Code page 437 is the character set of the original IBM PC (personal computer), or DOS. It is also known as CP437, OEM-US, OEM 437, PC-8, or DOS Latin US. The set includes ASCII codes 32–126, extended codes for accented letters (diacritics), some Greek letters, icons, and line-drawing symbols. It is sometimes referred to as the "OEM font" or "high ASCII", or as "extended ASCII" (one of many mutually incompatible ASCII extensions).

This character set remains the primary font in the core of any EGA and VGA-compatible graphics card. Text shown when a PC reboots, before any other font can be loaded from a storage medium, typically is rendered in this character set.

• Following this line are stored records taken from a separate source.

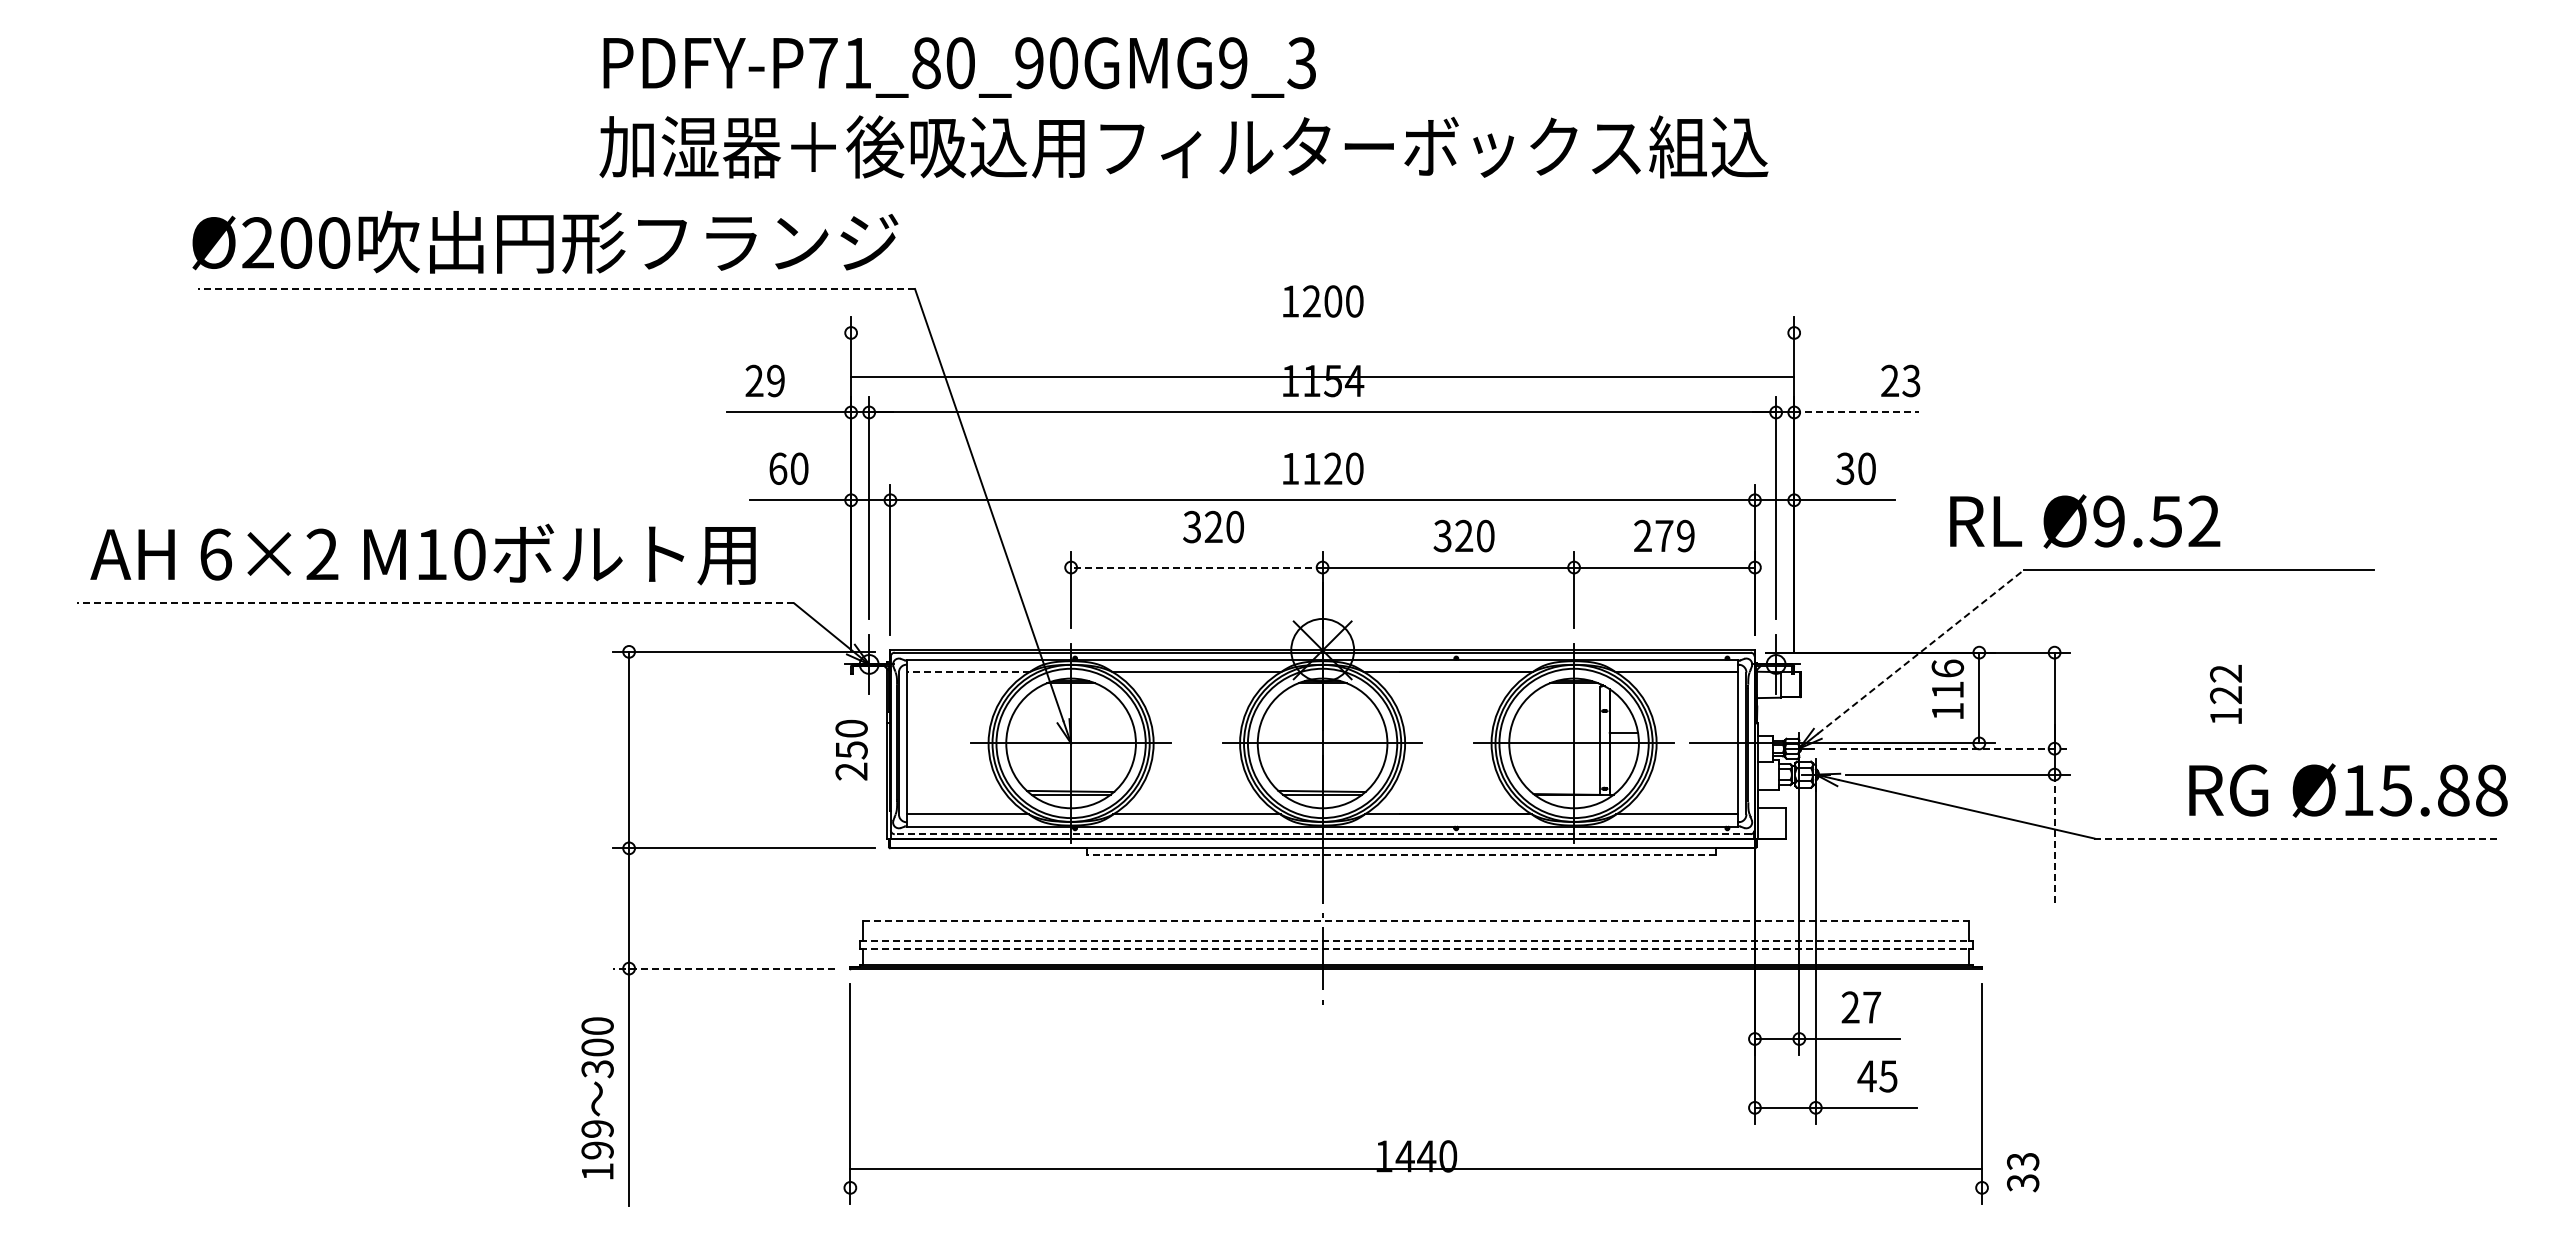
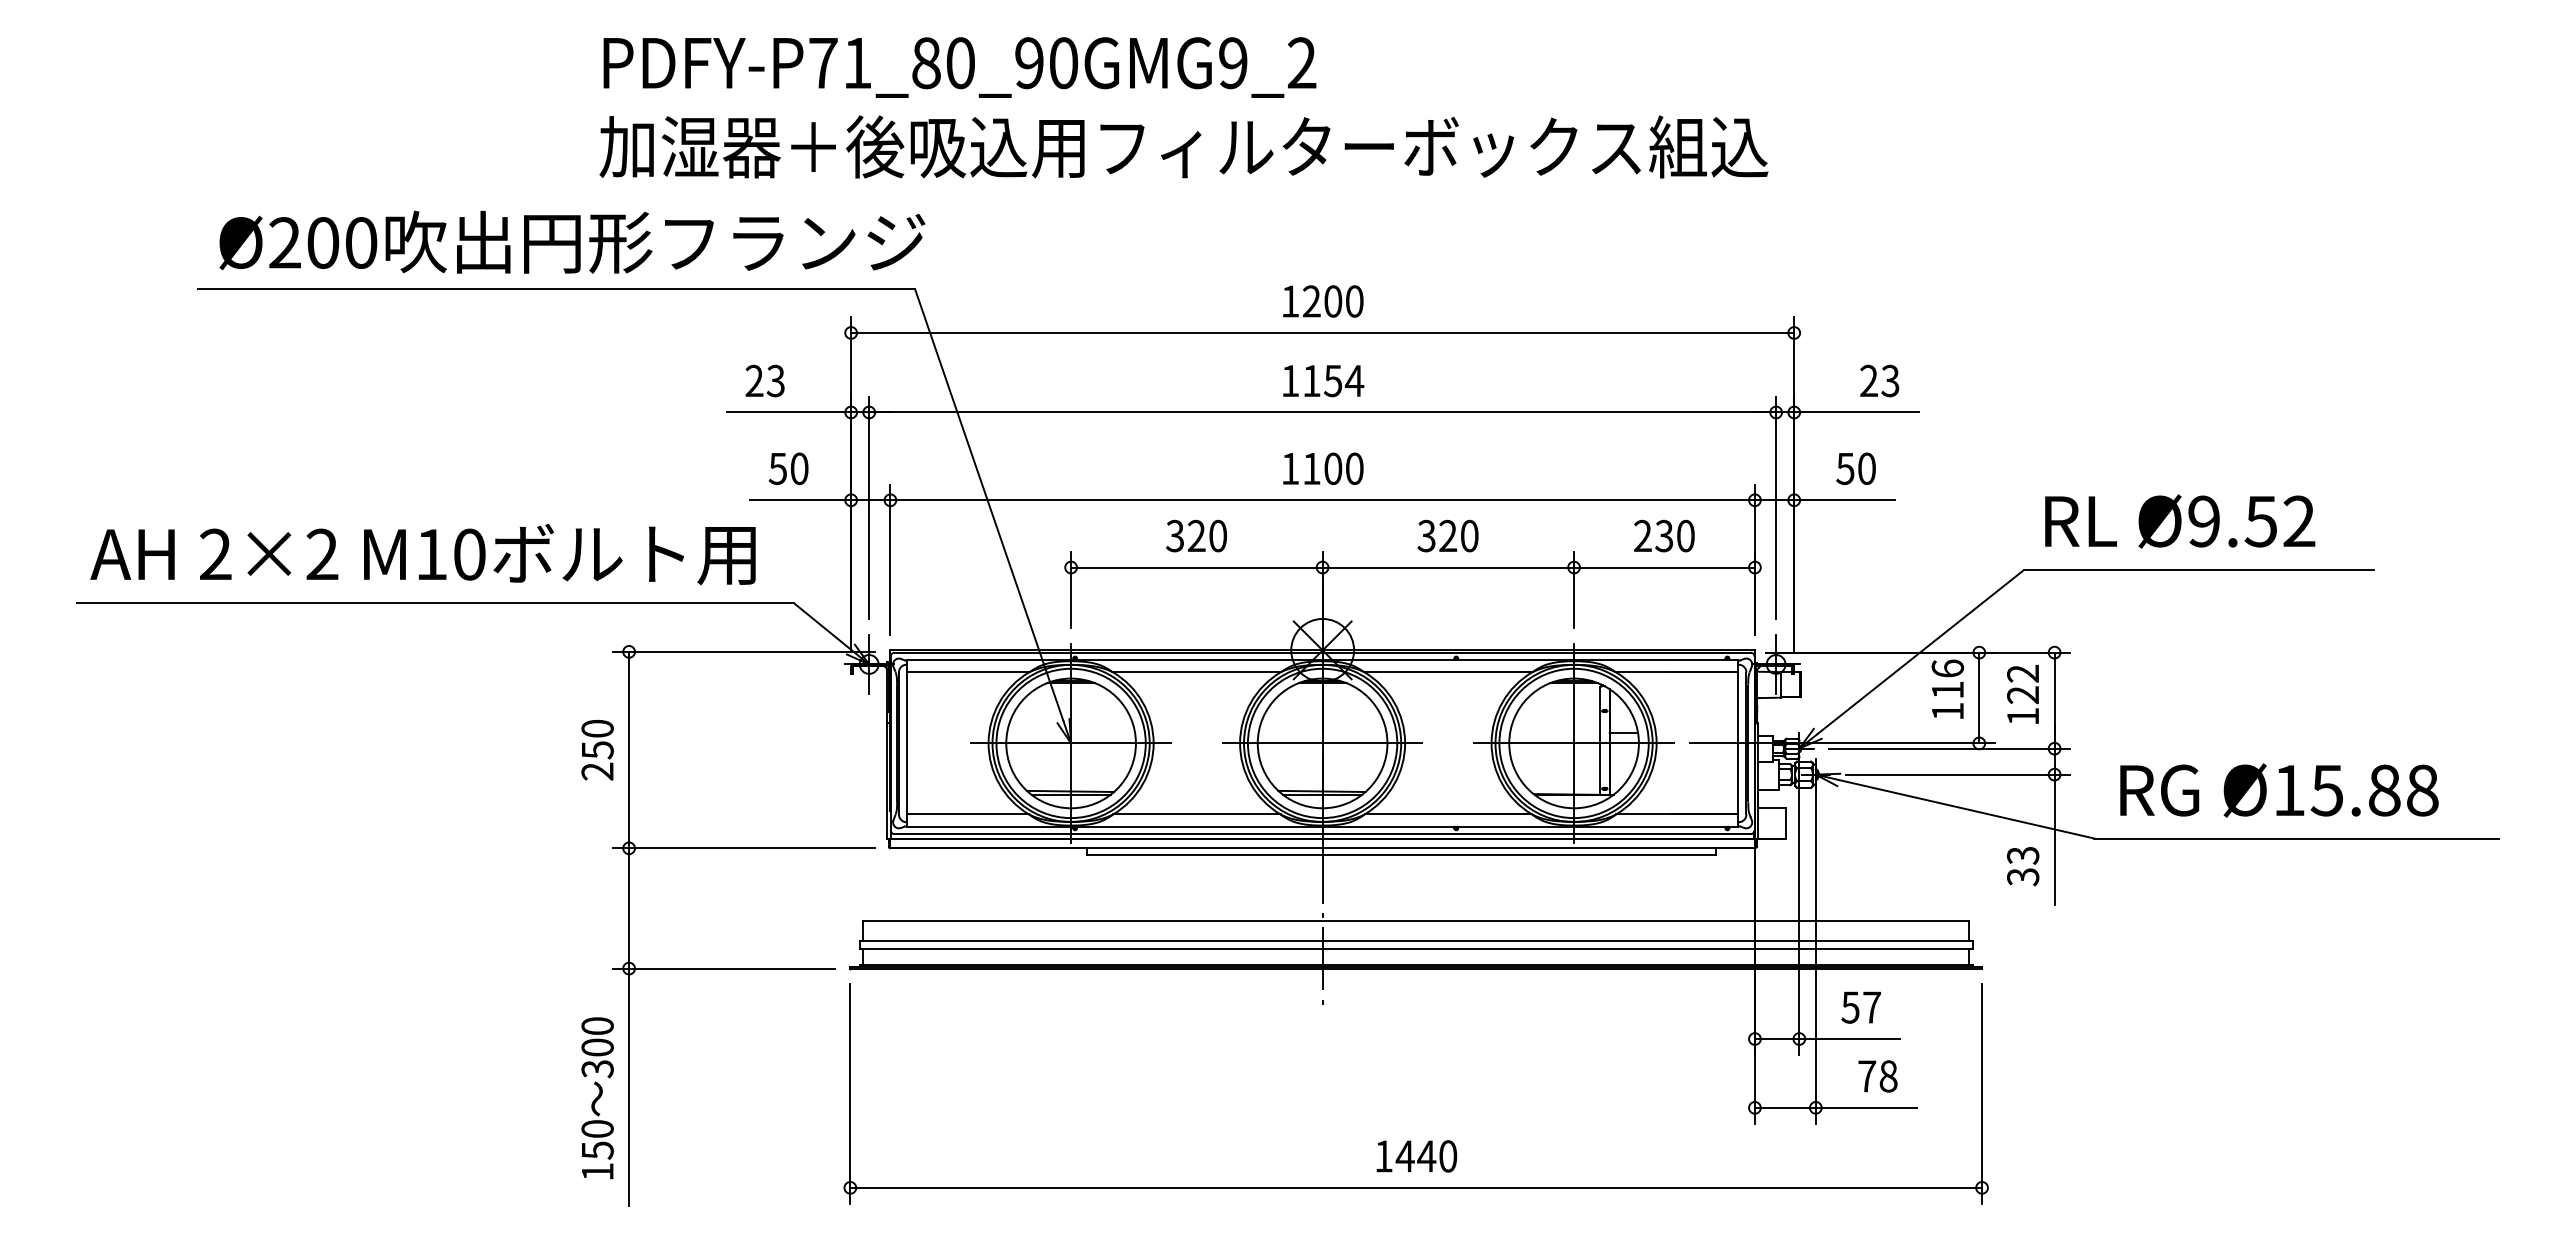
text at (1301, 63): PDFY-P71_80_90GMG9_3 -> PDFY-P71_80_90GMG9_2
text at (545, 241) position: (545, 241) -> (572, 241)
line at (556, 289): dashed -> solid
line at (1322, 376) position: (1322, 376) -> (1322, 332)
text at (1900, 380) position: (1900, 380) -> (1879, 380)
text at (775, 381): 29 -> 23
line at (1856, 412): dashed -> solid
text at (777, 468): 60 -> 50
text at (1333, 468): 1120 -> 1100
text at (1845, 468): 30 -> 50
text at (2085, 521) position: (2085, 521) -> (2180, 521)
text at (1213, 526) position: (1213, 526) -> (1196, 535)
text at (1463, 535) position: (1463, 535) -> (1447, 535)
text at (1674, 535): 279 -> 230
text at (215, 554): 6×2 -> 2×2
line at (1196, 567): dashed -> solid
line at (435, 603): dashed -> solid
line at (1920, 652): dashed -> solid
line at (967, 672): dashed -> solid
text at (2225, 694) position: (2225, 694) -> (2022, 694)
line at (1950, 748): dashed -> solid
text at (851, 750) position: (851, 750) -> (597, 750)
text at (2348, 790) position: (2348, 790) -> (2279, 790)
line at (1322, 834): dashed -> solid
line at (2297, 838): dashed -> solid
line at (2054, 840): dashed -> solid
line at (1400, 854): dashed -> solid
line at (1416, 921): dashed -> solid
line at (1416, 940): dashed -> solid
line at (1416, 948): dashed -> solid
line at (724, 968): dashed -> solid
text at (1850, 1007): 27 -> 57
text at (1877, 1076): 45 -> 78
text at (597, 1139): 199 -> 150
line at (1416, 1168) position: (1416, 1168) -> (1416, 1187)
text at (2023, 1172) position: (2023, 1172) -> (2023, 866)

Many file formats developed at the time of the IBM PC are based on code page 437 as well.

The original IBM PC contained this font as a 9×14 pixels-per-character font stored in the ROM of the IBM Monochrome Display Adapter (MDA) and an 8×8 pixels-per-character font of the Color Graphics Adapter (CGA) cards. The IBM Enhanced Graphics Adapter (EGA) contained an 8×14 pixels-per-character version, and the VGA contained a 9×16 version.

All these display adapters have text modes in which each character cell contains an 8-bit character code point (see details), giving 256 possible values for graphic characters. All 256 codes were assigned a graphical character in ROM, including the codes from 0 to 31 that were reserved in ASCII for non-graphical control characters.

Various Eastern European PCs used different character sets, sometimes user-selectable via jumpers or CMOS setup. These sets were designed to match 437 as much as possible, for instance sharing the code points for many of the line-drawing characters, while still allowing text in a local language to be displayed.